Não são abrangidos os “doentes em tratamento e as pessoas que desembarquem nos portos por razões profissionais", em termos definidos através de despacho.

Esse despacho "determina as condições de confinamento domiciliário e do confinamento nas unidades hoteleiras que sejam requisitadas, bem como todas as medidas que se afigurem convenientes e adequadas para uma boa execução do referido confinamento".

Entre as quais, lê-se na nota relativa às conclusões da reunião semanal do Governo da Madeira, "a obrigação de realização de exames médicos e preenchimento de inquéritos relativos às condições de saúde de cada pessoa e do respetivo domicílio, solicitadas por parte das autoridades de saúde competentes".

O confinamento será realizado no domicílio de cada pessoa, caso a mesma disponha de residência na Madeira ou no Porto Santo e tenha efetuado teste para a doença em laboratórios certificados pelas autoridades nacionais ou internacionais, nas 72 horas prévias ao desembarque, com resultado negativo.

Caso não disponha de domicílio na Madeira ou no Porto Santo, o confinamento é cumprido em unidades hoteleiras que sejam requisitadas pelo Governo Regional.

“A desobediência a ordem ou mandado legítimos emanados pela autoridade de saúde estabelecidas no âmbito da presente resolução faz incorrer os respetivos infratores na prática do crime de desobediência”, lembra o executivo.

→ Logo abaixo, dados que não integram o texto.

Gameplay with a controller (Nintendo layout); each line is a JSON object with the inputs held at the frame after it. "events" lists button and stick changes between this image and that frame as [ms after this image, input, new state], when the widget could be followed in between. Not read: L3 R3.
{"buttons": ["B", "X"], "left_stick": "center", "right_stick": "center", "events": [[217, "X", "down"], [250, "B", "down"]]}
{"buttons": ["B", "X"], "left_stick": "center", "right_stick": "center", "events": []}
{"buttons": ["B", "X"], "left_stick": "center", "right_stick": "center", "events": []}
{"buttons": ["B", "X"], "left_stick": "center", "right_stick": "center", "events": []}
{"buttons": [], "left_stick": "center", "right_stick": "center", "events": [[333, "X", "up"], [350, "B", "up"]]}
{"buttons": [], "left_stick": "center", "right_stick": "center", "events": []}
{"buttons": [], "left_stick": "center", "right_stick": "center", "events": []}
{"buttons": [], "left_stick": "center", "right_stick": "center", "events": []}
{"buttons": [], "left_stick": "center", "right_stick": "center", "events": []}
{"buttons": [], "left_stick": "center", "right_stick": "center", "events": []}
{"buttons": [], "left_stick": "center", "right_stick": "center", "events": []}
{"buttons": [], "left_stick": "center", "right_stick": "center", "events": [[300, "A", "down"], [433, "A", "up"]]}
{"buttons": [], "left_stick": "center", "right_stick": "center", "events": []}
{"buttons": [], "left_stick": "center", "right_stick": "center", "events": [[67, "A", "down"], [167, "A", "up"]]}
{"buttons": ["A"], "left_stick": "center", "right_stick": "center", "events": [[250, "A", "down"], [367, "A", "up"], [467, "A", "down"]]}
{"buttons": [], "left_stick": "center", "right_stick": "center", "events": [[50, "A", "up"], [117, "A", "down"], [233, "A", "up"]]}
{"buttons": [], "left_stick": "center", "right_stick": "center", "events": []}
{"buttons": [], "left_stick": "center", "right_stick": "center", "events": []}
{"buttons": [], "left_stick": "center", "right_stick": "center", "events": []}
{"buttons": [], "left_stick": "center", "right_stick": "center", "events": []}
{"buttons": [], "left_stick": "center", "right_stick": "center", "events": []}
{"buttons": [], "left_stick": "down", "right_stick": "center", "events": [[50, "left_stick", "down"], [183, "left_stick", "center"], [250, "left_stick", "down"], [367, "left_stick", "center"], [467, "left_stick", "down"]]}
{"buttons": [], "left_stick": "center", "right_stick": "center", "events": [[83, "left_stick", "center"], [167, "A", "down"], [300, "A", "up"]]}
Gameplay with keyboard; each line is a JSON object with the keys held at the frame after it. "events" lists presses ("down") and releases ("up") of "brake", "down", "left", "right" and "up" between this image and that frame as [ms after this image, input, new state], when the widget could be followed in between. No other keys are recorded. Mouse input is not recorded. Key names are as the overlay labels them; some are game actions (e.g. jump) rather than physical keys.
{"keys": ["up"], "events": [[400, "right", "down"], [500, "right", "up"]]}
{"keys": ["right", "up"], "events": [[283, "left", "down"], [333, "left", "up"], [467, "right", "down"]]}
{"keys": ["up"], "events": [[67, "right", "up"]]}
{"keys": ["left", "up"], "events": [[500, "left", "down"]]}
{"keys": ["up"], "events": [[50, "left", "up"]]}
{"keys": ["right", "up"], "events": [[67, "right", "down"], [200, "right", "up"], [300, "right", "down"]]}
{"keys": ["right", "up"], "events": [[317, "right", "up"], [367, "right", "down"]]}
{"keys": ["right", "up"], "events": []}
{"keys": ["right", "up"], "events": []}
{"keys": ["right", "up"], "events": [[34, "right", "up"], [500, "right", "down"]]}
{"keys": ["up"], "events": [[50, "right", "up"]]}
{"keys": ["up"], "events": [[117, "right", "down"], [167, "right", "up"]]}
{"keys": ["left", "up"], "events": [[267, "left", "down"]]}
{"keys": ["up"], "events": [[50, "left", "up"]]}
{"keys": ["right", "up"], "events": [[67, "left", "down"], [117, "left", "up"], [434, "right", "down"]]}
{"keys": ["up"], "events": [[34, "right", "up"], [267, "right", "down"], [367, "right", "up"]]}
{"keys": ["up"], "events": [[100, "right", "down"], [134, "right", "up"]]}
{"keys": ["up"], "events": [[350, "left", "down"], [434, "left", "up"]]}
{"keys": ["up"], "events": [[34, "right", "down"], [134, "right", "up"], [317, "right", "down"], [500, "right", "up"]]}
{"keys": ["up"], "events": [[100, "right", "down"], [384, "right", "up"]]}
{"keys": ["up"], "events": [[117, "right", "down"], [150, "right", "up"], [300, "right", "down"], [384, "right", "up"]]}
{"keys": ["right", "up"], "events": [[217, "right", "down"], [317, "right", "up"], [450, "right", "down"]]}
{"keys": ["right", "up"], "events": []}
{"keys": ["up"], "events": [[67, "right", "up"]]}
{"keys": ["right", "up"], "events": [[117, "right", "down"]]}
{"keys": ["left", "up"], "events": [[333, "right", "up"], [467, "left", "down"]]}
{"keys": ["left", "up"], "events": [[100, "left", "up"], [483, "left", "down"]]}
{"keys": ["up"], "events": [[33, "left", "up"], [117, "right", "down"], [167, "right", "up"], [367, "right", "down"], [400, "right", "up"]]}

O executivo insular refere que o regime previsto durante o estado de calamidade é de “natureza excecional e está sujeito a avaliação constante por parte das autoridades competentes, podendo ser objeto de revisão, caso ocorra a modificação das circunstâncias que fundamentam a sua determinação”.

Na quarta-feira, segundo o Instituto da Administração da Saúde da Madeira (IASAÚDE), a região continuava, pelo quinto dia consecutivo, sem novos casos positivos, com um total de 86 infetados.

Contudo, destes, apenas 43 são situações ativas, registando-se o mesmo número de recuperados, com um doente hospitalizado devido ao agravamento da sua condição de saúde.

Portugal regista hoje 989 mortos associados à COVID-19, mais 16 do que na quarta-feira, e 25.045 infetados (mais 540), indica o boletim epidemiológico divulgado pela Direção Geral da Saúde.

Comparando com os dados de quarta-feira, em que se registavam 973 mortos, hoje constatou-se um aumento de óbitos de 1,6%.

A nível global, segundo um balanço da agência de notícias AFP, a pandemia de COVID-19 já provocou mais de 227 mil mortos e infetou quase 3,2 milhões de pessoas em 193 países e territórios. Cerca de 908 mil doentes foram considerados curados.